Even in conversations, I noticed it. That instinct to prove something, to look it up immediately, to validate everything in real time. It’s like we don’t trust ourselves or each other anymore without the internet confirming it. And I think that’s part of what I lost too. That sense of discovery. Of mystery. Of just being in something without needing to immediately understand it.
I feel scared of it, honestly. Scared of how easy it is for me to fall back into those habits. Scared of how much of my life was spent observing instead of fully participating. Writing feels complicated now. My whole writing life has existed online. So I’m trying to figure out what it looks like to write outside of that. To create in a way that doesn’t depend on constant engagement or constant consumption, and doesn’t leave me feeling depleted afterward.
This is day one of coming to terms with all of this.
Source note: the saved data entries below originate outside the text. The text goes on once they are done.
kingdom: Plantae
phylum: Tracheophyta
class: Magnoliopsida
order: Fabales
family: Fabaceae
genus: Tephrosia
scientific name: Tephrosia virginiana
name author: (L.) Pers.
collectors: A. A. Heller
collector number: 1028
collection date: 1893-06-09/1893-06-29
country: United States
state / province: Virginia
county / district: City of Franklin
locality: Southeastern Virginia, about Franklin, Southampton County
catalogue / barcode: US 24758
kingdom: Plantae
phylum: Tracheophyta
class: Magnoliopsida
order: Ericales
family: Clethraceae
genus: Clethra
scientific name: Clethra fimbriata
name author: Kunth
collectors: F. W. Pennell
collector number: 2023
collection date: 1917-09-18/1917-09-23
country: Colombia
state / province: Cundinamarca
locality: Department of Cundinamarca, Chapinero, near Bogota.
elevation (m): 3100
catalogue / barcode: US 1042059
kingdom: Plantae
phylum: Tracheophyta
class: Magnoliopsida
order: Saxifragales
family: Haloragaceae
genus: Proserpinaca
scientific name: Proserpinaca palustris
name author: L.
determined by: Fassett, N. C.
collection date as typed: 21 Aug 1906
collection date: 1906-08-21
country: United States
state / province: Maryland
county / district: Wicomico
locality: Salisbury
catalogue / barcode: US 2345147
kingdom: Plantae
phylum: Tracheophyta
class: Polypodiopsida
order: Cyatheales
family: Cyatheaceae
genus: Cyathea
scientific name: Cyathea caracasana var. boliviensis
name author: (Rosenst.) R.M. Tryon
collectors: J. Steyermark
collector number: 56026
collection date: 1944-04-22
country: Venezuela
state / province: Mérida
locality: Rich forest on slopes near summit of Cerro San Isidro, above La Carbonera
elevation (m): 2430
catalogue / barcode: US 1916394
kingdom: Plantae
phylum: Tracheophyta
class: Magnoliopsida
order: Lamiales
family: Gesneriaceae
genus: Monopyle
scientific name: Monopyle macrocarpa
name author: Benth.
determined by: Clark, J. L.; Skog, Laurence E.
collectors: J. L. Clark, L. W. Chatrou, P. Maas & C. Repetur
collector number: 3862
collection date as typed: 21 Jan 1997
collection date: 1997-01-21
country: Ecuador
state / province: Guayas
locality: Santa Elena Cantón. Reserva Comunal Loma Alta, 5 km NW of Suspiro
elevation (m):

Building something different. Slower. More intentional. Volunteering in person. Doing things with my hands. Creating without always being on a screen. Taking real breaks, not just saying I will. Being more gentle with myself. Health over productivity. I don’t know exactly what my life is going to look like with less internet. I don’t know what it means yet to be a writer in this way. But I know I can’t keep doing what I was doing.
I remember what this felt like before the internet became such a big part of my life. When I was ten, I remember getting lost in a hobby that didn’t involve a screen. Being fully immersed in something for hours, not checking anything, not needing anything else, just being there. I remember that feeling clearly. That sense of presence.
I want to get back to that. I want to see what happens when I give myself that kind of space again.
I look forward to this journey. I’m seeing where it will take me.